**Keypoint coordinate data**
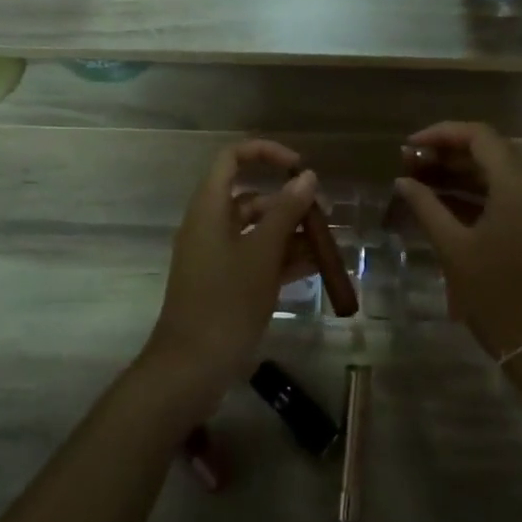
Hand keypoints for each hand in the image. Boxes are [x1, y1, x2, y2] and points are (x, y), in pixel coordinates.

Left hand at [142, 139, 318, 402]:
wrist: (192, 367)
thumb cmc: (226, 301)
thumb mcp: (262, 253)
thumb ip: (287, 212)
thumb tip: (307, 176)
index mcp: (209, 208)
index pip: (232, 159)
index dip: (266, 154)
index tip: (299, 168)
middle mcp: (210, 225)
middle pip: (251, 197)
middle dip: (289, 202)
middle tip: (325, 216)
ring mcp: (218, 256)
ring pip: (258, 230)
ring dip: (292, 233)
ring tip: (329, 246)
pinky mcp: (226, 282)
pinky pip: (257, 258)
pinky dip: (283, 258)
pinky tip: (316, 267)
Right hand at [391, 122, 521, 364]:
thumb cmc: (497, 296)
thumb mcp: (454, 249)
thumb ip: (426, 207)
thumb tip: (403, 181)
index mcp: (520, 186)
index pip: (480, 136)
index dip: (441, 134)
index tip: (409, 147)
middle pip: (491, 153)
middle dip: (448, 155)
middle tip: (410, 166)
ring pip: (502, 176)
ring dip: (463, 176)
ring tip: (422, 184)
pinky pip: (512, 198)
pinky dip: (481, 197)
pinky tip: (449, 206)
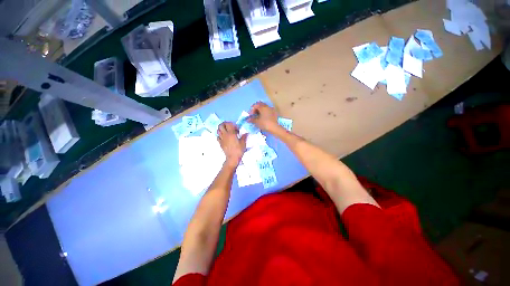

**Instructions to follow**
I would like you to retype exactly the lines running from the one containing "middle mcp: (210, 225)" to the last line of the entries, both included, leaving all pictures out.

**Solution to this problem**
middle mcp: (210, 225)
middle pip: (251, 197)
middle dip: (289, 202)
middle tip: (325, 216)
ring mcp: (218, 256)
ring pip: (258, 230)
ring dip: (292, 233)
ring tip: (329, 246)
pinky mcp: (226, 282)
pinky pip: (257, 258)
pinky dip: (283, 258)
pinky tip: (316, 267)
Right hand at [391, 122, 521, 364]:
thumb cmc: (497, 296)
thumb mcp: (454, 249)
thumb ip: (426, 207)
thumb tip: (403, 181)
index mcp: (520, 186)
index pip: (480, 136)
index dip: (441, 134)
index tip: (409, 147)
middle pip: (491, 153)
middle dip: (448, 155)
middle tip: (410, 166)
ring pip: (502, 176)
ring dip: (463, 176)
ring tip: (422, 184)
pinky pip: (512, 198)
pinky dip: (481, 197)
pinky tip: (449, 206)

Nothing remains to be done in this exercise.